> Listed entries
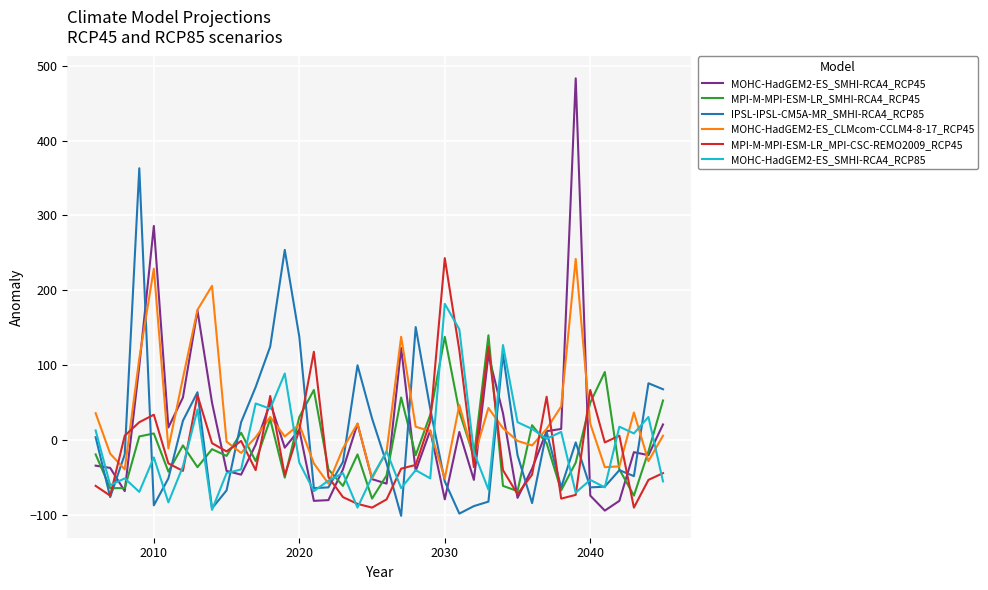

What is the smallest value displayed?

-101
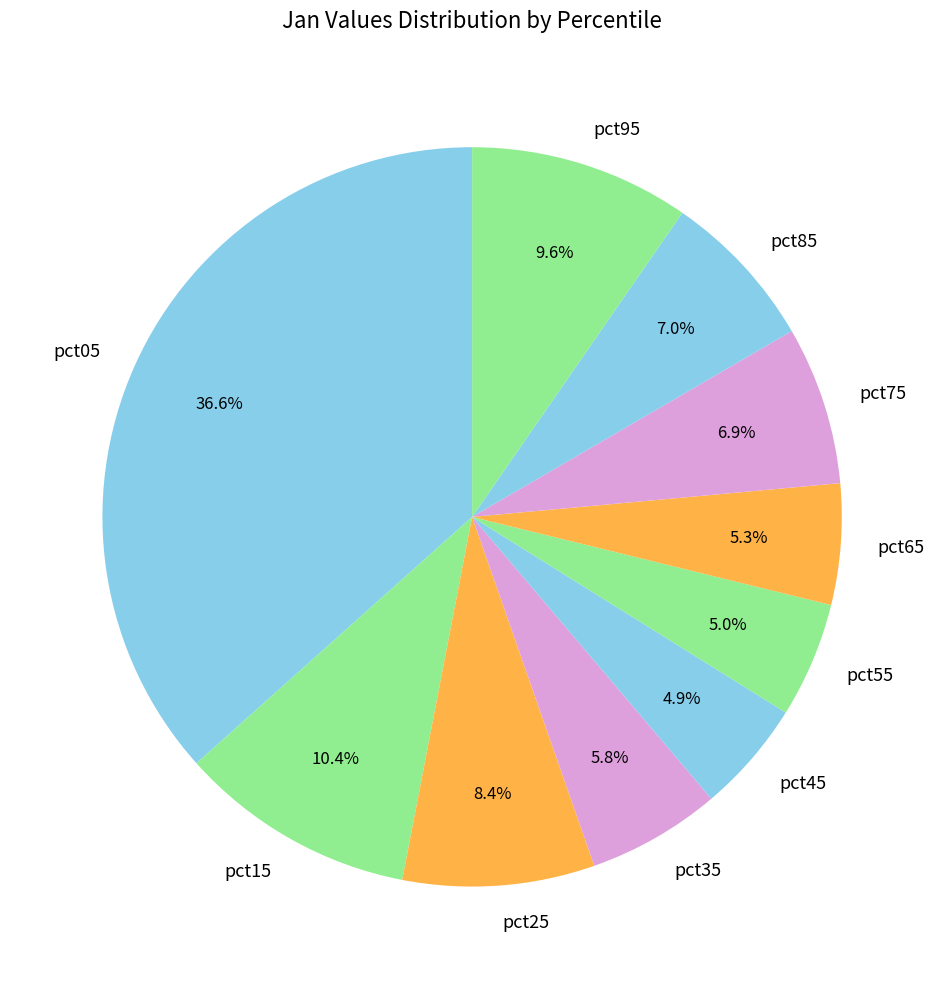

Which category has the biggest portion of the pie?

pct05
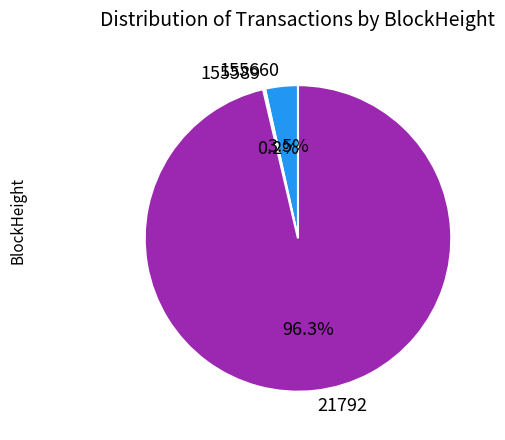

To the nearest percent, what is the average slice percentage?

33%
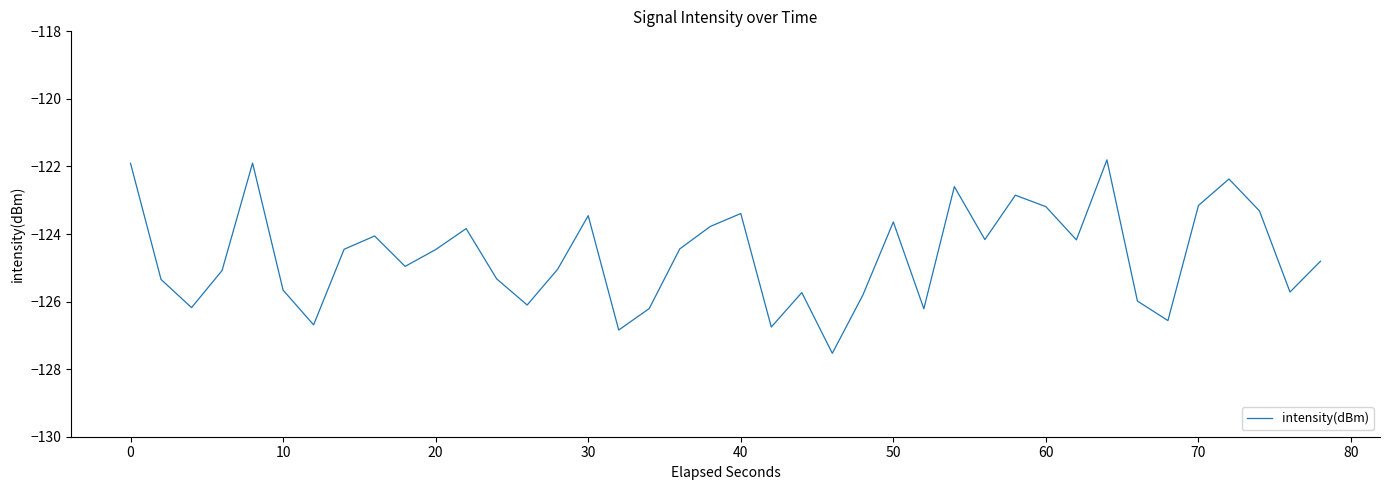

Does the chart have visible grid lines?

No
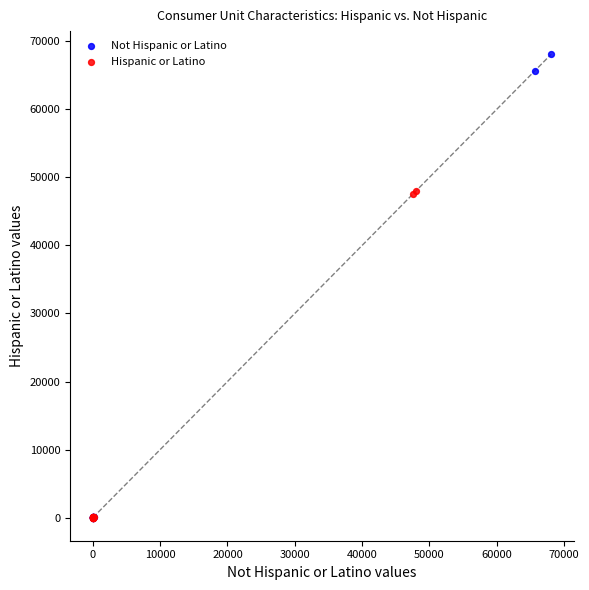

Which series has the largest Y range (max minus min)?

Not Hispanic or Latino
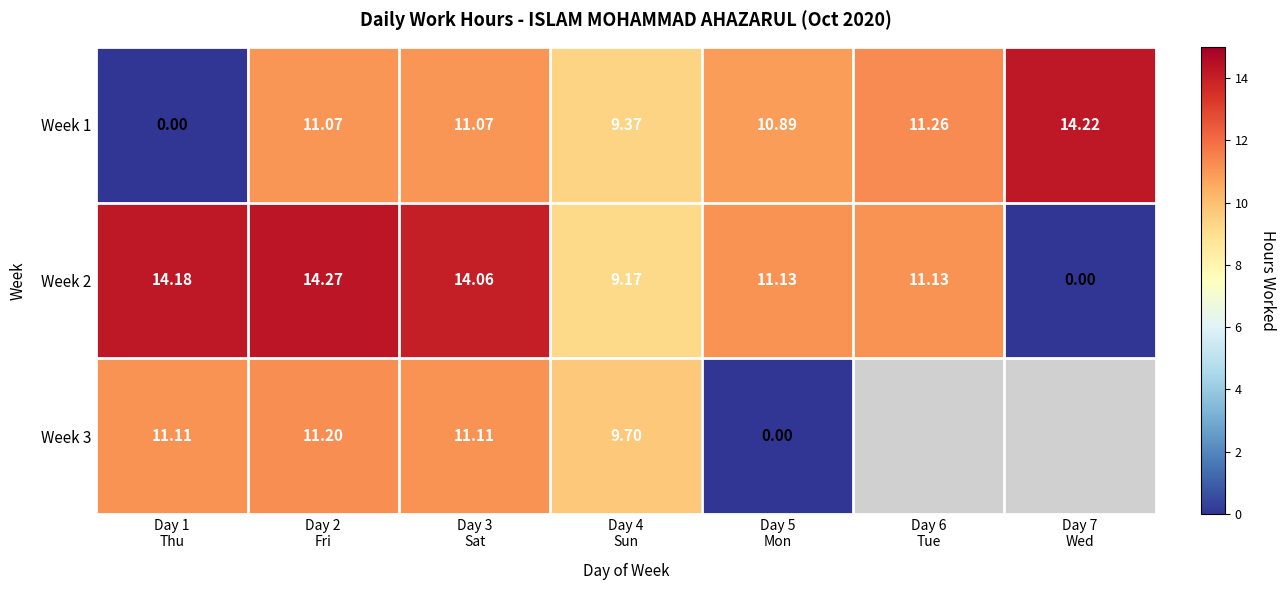

At which category does the chart reach its minimum across all series?

Day 1
Thu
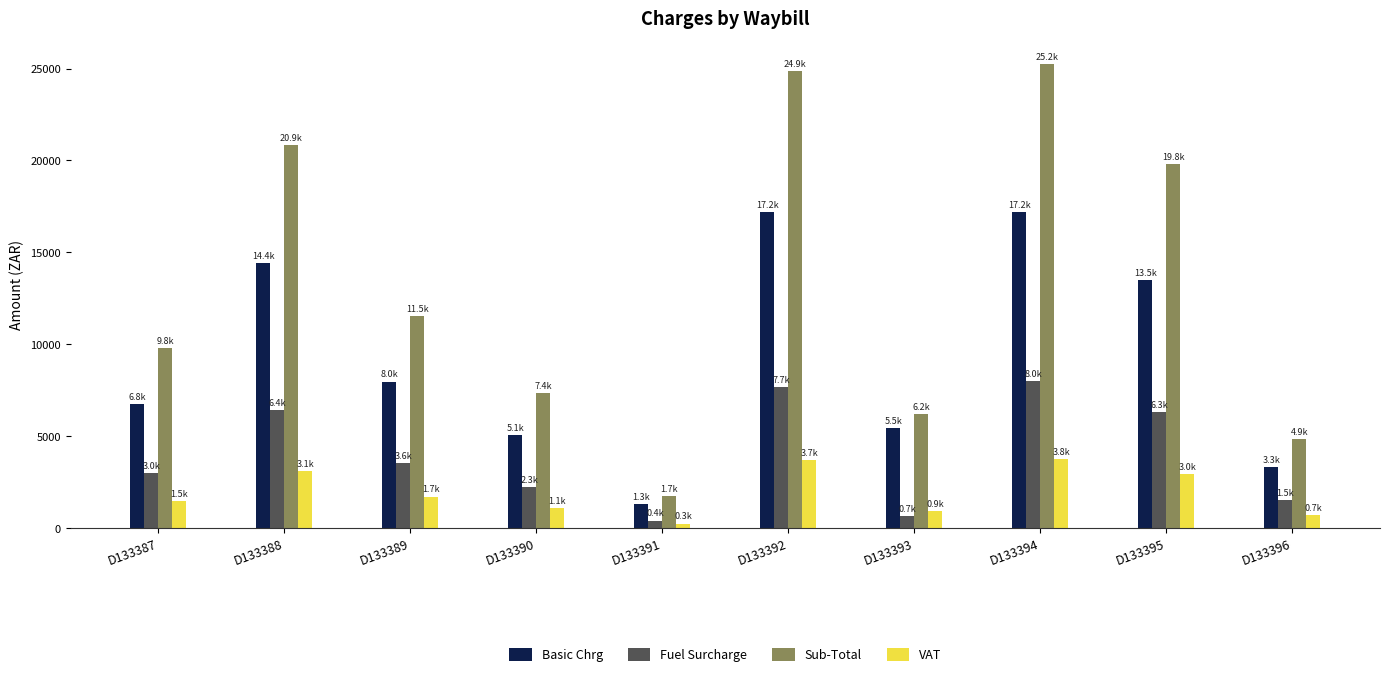

At which category does the chart reach its peak across all series?

D133394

> Directions for this task
Rewrite all of the items above with every instance of "chart" changed to "graph" and nothing else altered. Omit the pictures.

> Written answer
What is the smallest value displayed?

-101

Which category has the biggest portion of the pie?

pct05

To the nearest percent, what is the average slice percentage?

33%

Does the graph have visible grid lines?

No

Which series has the largest Y range (max minus min)?

Not Hispanic or Latino

At which category does the graph reach its minimum across all series?

Day 1
Thu

At which category does the graph reach its peak across all series?

D133394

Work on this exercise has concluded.